> _Selected excerpt_:
Male deer, or bucks, naturally shed their antlers each year after the mating season is over. Interested carvers find these antlers lying on the ground in heavily wooded areas. According to Suwanee River Ranch, deer antlers are made of bone and not keratin. Carving a deer antler into a decorative pendant or knife handle is similar to the process of carving any other type of bone, but a few differences do exist.
Things You'll Need
- Jeweler's saw
- Hydrogen peroxide
- Wood-carving knives
- Craft knife
Soak the antler in a 3 percent to 9 percent solution of hydrogen peroxide and water. The University of Arizona Cooperative Extension recommends this step to bleach any marks or discoloration out of the antlers, and to remove the oils that can make carving more difficult. Sit the antlers in full sun until they are completely dry.
Saw off the part of the antler you wish to carve with a hacksaw. Wear the respirator while doing so to prevent inhalation of the bone dust, which leads to a lung infection. Use a jeweler's saw to make smaller and more detailed cuts.
Draw the design onto the bone. A soft-leaded pencil will mark the antler easily, but can be erased if the design changes or a mistake is made during the drawing.
Carve in the rough shape of the design, using a set of wood-carving knives. Antler carving enthusiast Mohawk also recommends using a craft knife. Craft knives are sharp enough to carve into the bone, and have replaceable blades that save time over having to sharpen dull carving knife edges.
Smooth out sharp edges and carve finer details into the design, using a Dremel tool. A diamond or ruby burr will create a smooth finish on the antler's surface, and can carve the material quickly.
Seal the antler with a thin coat of linseed oil. According to Dennis Walrod, author of "Antlers: A Guide To Collecting, Scoring, Mounting, And Carving", this will prevent the antler from cracking or peeling. The oil should be reapplied yearly, or more often if the antler is exposed to direct sunlight or rests on skin.

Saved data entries

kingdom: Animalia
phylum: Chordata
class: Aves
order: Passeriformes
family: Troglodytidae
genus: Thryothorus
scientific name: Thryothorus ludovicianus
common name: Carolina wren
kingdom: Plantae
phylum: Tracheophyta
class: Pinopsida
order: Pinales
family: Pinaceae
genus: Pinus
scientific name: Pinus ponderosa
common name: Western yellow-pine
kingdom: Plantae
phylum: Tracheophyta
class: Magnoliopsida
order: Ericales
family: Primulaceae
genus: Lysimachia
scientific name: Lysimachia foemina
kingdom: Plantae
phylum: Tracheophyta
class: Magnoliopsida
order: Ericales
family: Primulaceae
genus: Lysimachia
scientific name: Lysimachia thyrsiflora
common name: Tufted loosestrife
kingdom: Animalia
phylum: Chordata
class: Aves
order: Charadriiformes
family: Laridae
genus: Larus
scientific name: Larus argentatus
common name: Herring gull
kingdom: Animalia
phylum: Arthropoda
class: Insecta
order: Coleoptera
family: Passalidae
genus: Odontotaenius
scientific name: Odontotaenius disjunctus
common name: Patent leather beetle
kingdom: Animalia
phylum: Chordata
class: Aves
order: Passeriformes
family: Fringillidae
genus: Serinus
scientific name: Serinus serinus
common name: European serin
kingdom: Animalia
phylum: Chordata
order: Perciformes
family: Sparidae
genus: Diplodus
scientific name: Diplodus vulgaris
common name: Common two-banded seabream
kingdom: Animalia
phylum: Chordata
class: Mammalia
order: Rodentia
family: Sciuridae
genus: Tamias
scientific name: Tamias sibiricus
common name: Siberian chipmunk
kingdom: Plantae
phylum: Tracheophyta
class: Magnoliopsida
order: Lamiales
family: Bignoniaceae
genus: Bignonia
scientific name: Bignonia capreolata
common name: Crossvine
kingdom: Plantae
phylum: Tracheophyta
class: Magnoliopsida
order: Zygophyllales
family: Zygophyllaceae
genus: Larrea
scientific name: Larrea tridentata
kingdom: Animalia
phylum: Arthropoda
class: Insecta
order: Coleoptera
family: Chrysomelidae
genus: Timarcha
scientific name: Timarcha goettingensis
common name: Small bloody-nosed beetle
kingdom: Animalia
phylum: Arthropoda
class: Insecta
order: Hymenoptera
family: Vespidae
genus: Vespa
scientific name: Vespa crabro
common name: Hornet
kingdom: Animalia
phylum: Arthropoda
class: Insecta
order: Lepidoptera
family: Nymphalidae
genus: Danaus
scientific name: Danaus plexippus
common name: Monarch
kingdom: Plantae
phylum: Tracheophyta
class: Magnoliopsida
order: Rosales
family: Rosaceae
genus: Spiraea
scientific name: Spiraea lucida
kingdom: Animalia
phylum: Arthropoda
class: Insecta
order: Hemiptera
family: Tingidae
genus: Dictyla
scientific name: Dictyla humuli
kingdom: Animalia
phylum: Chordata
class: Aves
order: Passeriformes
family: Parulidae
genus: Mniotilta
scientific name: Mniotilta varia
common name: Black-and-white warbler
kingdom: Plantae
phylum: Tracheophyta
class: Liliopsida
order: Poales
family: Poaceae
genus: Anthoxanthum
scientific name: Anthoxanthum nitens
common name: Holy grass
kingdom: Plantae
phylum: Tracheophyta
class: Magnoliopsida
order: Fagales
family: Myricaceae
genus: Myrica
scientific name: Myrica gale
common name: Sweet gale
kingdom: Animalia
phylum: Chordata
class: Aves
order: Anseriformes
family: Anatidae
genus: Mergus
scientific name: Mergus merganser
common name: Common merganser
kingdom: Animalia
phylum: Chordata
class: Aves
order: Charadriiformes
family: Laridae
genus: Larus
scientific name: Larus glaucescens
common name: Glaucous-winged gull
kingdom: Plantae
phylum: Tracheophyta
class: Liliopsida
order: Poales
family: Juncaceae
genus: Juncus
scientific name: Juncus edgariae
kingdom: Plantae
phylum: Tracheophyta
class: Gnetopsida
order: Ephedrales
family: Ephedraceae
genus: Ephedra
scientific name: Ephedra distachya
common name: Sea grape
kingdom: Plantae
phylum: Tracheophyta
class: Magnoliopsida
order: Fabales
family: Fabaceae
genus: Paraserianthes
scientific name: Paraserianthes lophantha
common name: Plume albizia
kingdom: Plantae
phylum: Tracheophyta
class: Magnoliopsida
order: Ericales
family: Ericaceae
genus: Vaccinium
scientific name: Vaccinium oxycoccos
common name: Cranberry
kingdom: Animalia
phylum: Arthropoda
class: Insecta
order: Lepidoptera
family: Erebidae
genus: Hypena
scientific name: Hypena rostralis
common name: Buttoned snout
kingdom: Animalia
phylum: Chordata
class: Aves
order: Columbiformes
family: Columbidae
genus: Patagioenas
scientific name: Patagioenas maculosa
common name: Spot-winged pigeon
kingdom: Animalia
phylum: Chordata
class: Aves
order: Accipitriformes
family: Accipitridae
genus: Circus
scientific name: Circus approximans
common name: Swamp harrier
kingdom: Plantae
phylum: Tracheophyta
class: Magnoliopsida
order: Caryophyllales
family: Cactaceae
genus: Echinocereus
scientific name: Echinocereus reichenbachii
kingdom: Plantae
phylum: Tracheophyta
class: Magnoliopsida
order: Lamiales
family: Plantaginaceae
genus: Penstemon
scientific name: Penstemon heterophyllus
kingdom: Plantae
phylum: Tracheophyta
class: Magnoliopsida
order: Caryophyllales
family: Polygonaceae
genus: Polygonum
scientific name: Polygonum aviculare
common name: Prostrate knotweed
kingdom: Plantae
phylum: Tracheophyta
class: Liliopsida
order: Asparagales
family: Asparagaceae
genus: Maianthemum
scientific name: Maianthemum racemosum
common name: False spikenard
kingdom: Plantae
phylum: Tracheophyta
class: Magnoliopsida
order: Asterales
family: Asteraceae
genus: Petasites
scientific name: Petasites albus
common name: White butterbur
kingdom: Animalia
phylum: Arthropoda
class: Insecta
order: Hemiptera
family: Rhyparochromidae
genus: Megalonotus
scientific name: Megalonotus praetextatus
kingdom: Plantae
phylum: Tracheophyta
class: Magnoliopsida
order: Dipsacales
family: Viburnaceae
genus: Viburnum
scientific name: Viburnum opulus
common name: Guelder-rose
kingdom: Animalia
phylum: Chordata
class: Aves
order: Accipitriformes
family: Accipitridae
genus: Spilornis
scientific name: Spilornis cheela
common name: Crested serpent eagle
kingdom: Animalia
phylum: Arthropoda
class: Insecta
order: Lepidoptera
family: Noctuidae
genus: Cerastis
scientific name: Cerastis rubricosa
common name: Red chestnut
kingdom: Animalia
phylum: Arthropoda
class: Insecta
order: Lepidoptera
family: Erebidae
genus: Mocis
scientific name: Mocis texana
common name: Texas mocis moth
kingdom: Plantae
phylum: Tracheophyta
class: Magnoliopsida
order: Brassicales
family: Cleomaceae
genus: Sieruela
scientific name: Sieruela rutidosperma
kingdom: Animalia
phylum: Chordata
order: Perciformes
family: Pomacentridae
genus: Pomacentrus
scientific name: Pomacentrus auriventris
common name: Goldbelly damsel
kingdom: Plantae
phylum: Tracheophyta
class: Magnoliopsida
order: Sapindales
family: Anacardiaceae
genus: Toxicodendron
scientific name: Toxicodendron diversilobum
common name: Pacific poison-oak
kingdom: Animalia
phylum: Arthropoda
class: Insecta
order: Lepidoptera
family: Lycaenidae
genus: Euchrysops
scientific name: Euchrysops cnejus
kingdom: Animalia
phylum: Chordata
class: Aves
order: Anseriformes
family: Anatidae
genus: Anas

> _What you need to do_:
Return the full antler-carving instructions above word for word.

> _Exercise output_:
Male deer, or bucks, naturally shed their antlers each year after the mating season is over. Interested carvers find these antlers lying on the ground in heavily wooded areas. According to Suwanee River Ranch, deer antlers are made of bone and not keratin. Carving a deer antler into a decorative pendant or knife handle is similar to the process of carving any other type of bone, but a few differences do exist.
Things You'll Need
- Jeweler's saw
- Hydrogen peroxide
- Wood-carving knives
- Craft knife
Soak the antler in a 3 percent to 9 percent solution of hydrogen peroxide and water. The University of Arizona Cooperative Extension recommends this step to bleach any marks or discoloration out of the antlers, and to remove the oils that can make carving more difficult. Sit the antlers in full sun until they are completely dry.
Saw off the part of the antler you wish to carve with a hacksaw. Wear the respirator while doing so to prevent inhalation of the bone dust, which leads to a lung infection. Use a jeweler's saw to make smaller and more detailed cuts.
Draw the design onto the bone. A soft-leaded pencil will mark the antler easily, but can be erased if the design changes or a mistake is made during the drawing.
Carve in the rough shape of the design, using a set of wood-carving knives. Antler carving enthusiast Mohawk also recommends using a craft knife. Craft knives are sharp enough to carve into the bone, and have replaceable blades that save time over having to sharpen dull carving knife edges.
Smooth out sharp edges and carve finer details into the design, using a Dremel tool. A diamond or ruby burr will create a smooth finish on the antler's surface, and can carve the material quickly.
Seal the antler with a thin coat of linseed oil. According to Dennis Walrod, author of "Antlers: A Guide To Collecting, Scoring, Mounting, And Carving", this will prevent the antler from cracking or peeling. The oil should be reapplied yearly, or more often if the antler is exposed to direct sunlight or rests on skin.